• _Your task_: Only lines with the string "into" should be returned from the data below.

==========

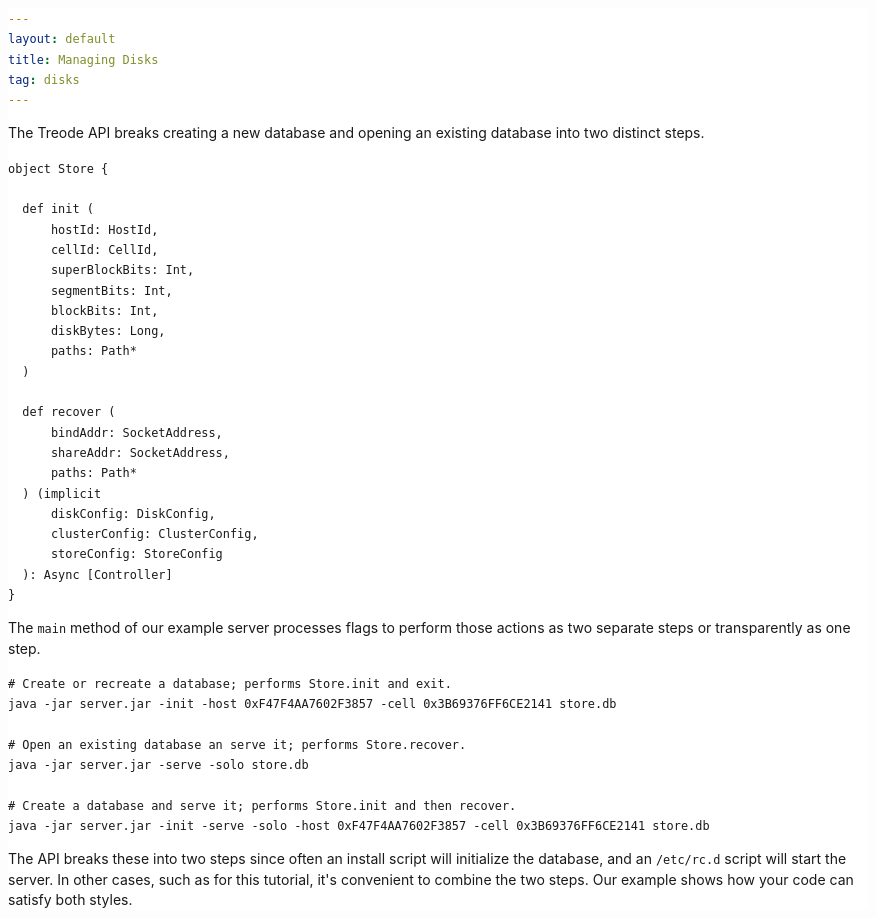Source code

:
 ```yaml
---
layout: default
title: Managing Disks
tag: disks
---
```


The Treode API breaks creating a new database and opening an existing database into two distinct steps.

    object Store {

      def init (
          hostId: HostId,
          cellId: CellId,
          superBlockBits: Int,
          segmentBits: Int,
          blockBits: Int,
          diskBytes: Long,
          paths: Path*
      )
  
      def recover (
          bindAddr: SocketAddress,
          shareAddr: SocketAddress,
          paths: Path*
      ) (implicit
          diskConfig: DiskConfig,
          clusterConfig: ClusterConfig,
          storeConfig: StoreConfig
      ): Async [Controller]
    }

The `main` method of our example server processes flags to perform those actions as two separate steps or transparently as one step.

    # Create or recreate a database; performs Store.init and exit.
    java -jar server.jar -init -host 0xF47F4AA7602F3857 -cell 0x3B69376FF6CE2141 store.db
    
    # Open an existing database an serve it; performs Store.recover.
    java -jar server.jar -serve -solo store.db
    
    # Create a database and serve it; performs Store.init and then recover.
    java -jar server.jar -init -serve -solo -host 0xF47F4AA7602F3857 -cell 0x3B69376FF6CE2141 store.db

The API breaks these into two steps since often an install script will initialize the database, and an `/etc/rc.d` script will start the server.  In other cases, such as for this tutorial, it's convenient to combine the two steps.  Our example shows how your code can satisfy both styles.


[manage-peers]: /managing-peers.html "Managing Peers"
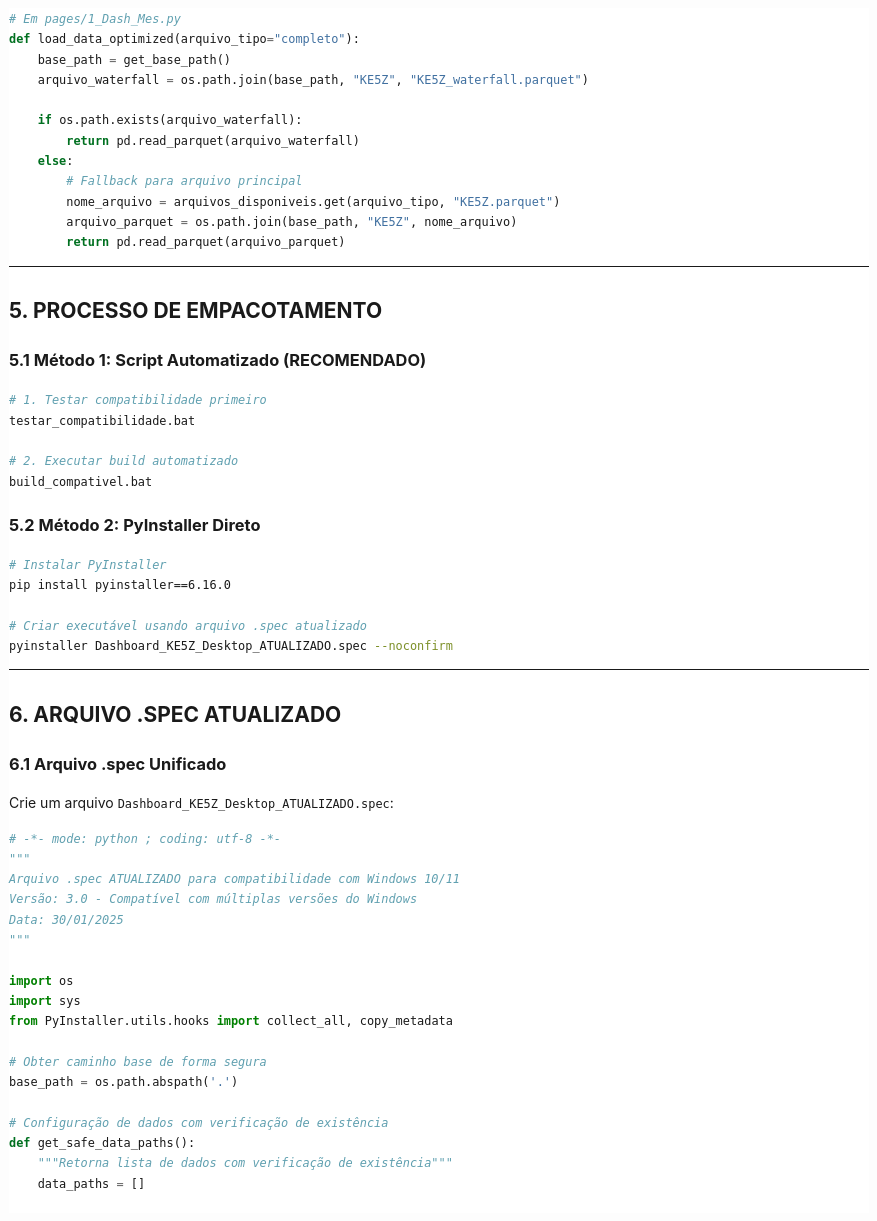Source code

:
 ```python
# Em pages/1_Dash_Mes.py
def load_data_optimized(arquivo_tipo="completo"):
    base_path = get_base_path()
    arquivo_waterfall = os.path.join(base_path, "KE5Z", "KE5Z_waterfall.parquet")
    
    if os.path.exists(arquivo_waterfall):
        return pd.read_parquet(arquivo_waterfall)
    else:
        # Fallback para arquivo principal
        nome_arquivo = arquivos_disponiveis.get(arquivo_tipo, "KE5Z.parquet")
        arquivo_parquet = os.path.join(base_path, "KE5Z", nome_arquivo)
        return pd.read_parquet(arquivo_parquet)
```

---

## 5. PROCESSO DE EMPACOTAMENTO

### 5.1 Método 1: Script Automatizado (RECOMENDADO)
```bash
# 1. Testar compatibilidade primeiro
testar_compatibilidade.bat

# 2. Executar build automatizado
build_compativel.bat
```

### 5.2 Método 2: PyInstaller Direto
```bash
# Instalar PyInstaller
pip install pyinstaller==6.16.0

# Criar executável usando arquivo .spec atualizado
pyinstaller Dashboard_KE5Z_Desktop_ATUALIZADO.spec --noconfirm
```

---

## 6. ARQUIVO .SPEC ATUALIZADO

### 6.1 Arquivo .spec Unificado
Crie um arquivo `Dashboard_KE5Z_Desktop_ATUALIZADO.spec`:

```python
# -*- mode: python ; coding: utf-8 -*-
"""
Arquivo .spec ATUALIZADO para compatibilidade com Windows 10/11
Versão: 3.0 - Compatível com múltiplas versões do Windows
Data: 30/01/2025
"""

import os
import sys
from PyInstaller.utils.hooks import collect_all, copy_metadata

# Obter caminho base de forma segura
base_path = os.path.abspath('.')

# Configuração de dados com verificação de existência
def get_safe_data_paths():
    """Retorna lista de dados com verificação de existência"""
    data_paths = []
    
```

==========

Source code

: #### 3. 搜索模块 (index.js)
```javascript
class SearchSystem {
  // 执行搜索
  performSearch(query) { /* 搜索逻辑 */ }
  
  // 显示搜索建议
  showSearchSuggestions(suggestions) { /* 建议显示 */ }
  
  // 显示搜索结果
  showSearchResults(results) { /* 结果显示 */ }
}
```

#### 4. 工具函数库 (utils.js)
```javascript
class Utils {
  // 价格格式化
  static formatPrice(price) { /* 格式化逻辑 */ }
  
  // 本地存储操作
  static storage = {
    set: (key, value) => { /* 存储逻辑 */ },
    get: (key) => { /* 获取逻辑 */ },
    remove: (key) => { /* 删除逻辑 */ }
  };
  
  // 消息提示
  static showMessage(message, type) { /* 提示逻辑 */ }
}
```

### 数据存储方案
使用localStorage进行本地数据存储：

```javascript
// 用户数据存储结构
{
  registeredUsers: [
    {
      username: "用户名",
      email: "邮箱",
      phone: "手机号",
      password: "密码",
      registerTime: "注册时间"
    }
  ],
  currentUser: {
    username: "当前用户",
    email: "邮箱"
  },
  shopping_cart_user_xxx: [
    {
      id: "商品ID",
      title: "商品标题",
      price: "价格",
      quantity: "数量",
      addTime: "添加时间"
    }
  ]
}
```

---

==========

• _Answer area_:
The Treode API breaks creating a new database and opening an existing database into two distinct steps.
The API breaks these into two steps since often an install script will initialize the database, and an `/etc/rc.d` script will start the server.  In other cases, such as for this tutorial, it's convenient to combine the two steps.  Our example shows how your code can satisfy both styles.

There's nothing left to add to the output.